Güneş panelleri, arsenik gibi ağır metallerden ve diğer tehlikeli malzemelerden üretilir; bunların çoğu uygunsuz bir biçimde atılırsa çevre için tehlikeli olabilir, ancak aynı şey şu şekilde de söylenebilir: Kömür ve petrol, yanma sırasında ağır metaller serbest bırakır. Fotovoltaik teknolojinin umut verici bir bileşeni olan kadmiyum tellürit, zararlı bir ağır metal olmasına karşın, Brookhaven Ulusal Laboratuvarında bir çevre mühendisi olan Vasilis Fthenakis'e göre kadmiyum tellürit hücrelerinin doğrudan emisyonu, kömür santralı emisyonlarından 300 kat daha düşüktür, cıvalı ve diğer ağır metalleri dumanlı tenekelerden çıkarmaktadır.

Emisyonlar

ABD Enerji Bakanlığı, Amerika Birleşik Devletleri'nde yakma yoluyla elektrik üreten fosil yakıtların yaklaşık üçte ikisi kükürt dioksit emisyonları ve dörtte biri azot oksit emisyonu üretmekte ve bu da sis ve asit yağmura neden olmaktadır. 2007'de, insan yapımı küresel ısınma ve iklim değişikliğine katkıda bulunduğu düşünülen atmosfere 8 milyar metrik tonun üzerinde karbon dioksit salındı. Aksine, güneş panelleri, çalışma sırasında emisyon üretmez. Güneş enerjisi, herhangi bir malzeme yan ürünü olmaksızın elektriğe dönüştürülür.

Dikkat Edilecek Hususlar

Güneş enerjisinin imalat sürecinde halen tartışılmakta olan bazı görünmeyen tehlikeleri vardır. Azot trifluorür denilen bir bileşik, güneş pilleri üzerindeki yüzeyleri eteklemek için kullanılır.
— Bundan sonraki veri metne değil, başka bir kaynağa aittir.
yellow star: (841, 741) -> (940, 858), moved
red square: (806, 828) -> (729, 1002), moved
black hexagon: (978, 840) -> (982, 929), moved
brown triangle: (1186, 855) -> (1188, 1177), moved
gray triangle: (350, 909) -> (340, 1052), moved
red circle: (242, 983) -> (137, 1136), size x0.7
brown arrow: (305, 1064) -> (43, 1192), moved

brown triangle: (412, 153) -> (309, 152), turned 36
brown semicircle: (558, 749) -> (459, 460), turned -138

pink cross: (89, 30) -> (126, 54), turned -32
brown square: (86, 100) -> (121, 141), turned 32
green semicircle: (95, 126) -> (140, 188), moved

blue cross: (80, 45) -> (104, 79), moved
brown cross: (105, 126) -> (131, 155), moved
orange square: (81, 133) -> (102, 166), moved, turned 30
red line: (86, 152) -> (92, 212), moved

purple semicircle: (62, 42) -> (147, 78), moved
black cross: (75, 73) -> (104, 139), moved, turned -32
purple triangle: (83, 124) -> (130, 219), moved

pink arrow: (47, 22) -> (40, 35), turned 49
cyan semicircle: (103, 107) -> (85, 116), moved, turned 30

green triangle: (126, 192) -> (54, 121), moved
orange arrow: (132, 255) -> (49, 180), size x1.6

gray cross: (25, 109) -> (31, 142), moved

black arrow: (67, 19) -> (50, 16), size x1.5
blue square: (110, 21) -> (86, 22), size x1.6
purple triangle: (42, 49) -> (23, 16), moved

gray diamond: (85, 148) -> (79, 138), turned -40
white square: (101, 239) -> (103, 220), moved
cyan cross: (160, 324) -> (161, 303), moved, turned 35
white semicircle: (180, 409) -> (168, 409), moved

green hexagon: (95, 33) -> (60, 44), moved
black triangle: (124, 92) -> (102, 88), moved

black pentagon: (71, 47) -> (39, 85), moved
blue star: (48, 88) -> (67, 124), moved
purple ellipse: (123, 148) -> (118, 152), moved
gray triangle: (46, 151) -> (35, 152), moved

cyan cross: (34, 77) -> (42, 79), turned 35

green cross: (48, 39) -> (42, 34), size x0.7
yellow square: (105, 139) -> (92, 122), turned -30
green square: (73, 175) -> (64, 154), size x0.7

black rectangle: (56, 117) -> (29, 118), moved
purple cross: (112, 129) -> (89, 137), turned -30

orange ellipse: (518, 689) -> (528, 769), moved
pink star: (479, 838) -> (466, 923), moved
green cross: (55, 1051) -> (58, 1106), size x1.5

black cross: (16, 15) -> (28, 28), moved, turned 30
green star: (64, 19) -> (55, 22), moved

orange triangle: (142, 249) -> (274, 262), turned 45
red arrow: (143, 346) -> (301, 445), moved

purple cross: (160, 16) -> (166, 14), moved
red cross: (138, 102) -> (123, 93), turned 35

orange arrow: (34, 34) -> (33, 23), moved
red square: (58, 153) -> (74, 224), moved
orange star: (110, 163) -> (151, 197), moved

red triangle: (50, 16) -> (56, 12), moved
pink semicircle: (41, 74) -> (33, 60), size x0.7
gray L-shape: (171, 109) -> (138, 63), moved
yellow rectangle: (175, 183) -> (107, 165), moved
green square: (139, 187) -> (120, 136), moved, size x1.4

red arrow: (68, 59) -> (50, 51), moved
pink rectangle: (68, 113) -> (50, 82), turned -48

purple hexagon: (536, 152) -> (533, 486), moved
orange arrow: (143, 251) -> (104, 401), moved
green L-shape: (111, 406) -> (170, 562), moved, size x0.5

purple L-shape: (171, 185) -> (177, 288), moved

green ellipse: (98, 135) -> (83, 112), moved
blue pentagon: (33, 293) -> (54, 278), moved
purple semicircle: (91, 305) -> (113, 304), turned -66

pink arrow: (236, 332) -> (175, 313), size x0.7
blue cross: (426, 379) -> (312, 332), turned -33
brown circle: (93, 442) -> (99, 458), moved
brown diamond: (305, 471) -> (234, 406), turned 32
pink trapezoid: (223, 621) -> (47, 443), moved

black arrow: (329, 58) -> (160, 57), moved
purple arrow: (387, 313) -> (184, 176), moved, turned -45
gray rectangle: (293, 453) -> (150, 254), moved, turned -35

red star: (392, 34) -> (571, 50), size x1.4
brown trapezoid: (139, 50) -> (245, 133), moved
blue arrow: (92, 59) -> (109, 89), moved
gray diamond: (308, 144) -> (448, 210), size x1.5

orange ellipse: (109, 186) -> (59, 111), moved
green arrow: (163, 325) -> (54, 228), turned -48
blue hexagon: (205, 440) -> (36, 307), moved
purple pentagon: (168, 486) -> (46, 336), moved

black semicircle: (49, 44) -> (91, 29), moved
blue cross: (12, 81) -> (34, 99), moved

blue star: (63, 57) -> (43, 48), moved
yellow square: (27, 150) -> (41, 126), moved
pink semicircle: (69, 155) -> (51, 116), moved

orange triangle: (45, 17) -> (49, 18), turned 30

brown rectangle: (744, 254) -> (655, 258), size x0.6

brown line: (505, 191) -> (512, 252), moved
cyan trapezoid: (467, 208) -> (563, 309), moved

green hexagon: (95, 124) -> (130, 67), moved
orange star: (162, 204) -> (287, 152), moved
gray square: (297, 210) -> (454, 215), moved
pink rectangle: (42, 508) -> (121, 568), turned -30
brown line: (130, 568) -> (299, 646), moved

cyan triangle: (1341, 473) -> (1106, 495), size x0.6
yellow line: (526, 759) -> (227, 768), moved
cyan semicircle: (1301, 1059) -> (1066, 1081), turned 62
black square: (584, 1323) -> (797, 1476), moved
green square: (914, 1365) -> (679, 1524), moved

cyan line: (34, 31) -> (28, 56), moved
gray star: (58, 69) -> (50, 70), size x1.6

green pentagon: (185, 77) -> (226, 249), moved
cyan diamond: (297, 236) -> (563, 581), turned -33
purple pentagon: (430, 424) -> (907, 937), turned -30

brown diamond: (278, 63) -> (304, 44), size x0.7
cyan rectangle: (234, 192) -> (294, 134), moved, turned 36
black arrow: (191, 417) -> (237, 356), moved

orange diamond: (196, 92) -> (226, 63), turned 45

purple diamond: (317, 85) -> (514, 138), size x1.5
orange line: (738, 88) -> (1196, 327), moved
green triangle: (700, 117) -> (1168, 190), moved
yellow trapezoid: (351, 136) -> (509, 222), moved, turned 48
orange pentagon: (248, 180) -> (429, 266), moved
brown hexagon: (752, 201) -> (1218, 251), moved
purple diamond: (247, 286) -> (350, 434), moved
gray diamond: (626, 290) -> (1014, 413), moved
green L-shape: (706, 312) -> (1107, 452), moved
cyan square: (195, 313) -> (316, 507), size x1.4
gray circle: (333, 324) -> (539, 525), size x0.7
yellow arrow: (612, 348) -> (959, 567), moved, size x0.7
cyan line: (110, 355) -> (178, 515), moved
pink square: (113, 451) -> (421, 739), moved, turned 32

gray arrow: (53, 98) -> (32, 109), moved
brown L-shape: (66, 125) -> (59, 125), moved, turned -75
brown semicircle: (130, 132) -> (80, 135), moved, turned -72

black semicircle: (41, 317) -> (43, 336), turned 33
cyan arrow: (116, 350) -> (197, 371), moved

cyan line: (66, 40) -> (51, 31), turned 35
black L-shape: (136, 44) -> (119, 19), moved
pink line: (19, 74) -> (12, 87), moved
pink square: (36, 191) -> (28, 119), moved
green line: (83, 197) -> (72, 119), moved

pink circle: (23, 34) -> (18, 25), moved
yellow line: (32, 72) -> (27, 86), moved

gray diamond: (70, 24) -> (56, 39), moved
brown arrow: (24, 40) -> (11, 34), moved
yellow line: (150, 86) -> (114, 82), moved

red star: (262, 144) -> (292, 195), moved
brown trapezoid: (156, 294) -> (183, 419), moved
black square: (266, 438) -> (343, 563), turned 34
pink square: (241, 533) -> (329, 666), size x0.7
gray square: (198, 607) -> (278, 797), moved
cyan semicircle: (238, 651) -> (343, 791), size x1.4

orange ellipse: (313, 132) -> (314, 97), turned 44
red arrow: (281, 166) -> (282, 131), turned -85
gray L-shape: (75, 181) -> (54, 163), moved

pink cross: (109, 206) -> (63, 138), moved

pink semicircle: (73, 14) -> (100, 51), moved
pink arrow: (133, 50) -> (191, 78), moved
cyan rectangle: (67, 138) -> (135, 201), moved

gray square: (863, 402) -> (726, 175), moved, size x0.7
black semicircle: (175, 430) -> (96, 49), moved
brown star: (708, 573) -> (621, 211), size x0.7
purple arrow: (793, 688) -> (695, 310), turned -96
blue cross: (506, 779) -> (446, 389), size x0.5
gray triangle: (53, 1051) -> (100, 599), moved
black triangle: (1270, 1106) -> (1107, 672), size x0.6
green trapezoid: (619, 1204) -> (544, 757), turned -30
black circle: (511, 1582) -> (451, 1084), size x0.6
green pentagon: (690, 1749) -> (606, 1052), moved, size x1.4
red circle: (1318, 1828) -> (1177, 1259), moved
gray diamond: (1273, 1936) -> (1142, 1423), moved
Gazın yaklaşık yüzde 96'sı parçalanıyor ve yüzeyde aşındırma için florür sağlıyor ve sadece yüzde 2'si atmosfere kaçıyor. Nitrojen trifluorür, küresel bir ısınma ajanı olarak karbon dioksit ile karşılaştırıldığında 17.000 kat daha güçlüdür, ancak bu, aslında daha önce kullanılan fakat son zamanlarda Kyoto tarafından düzenlenen perflorokarbonlar ve sülfür hekzaflüorür gibi alternatif gazlarda belirgin bir gelişmedir Protokol. Bir NASA basın açıklaması uyarınca, "şu andaki azot trifluorür emisyonları, insan kaynaklı mevcut karbon dioksit emisyonlarının neden olduğu toplam küresel ısınma etkisinin yalnızca yüzde 0,15'ine katkıda bulunuyor" dedi. Konsantrasyonlar, 1978'de 0. 02 parça / trilyona, 2008'de milyonda 380 porsiyon karbondioksitin çok altında ancak her yıl yüzde 11 artarak 0.454 pile yükseldi. 2008 yılında atmosferde yaklaşık 5 400 metrik ton gaz mevcuttu.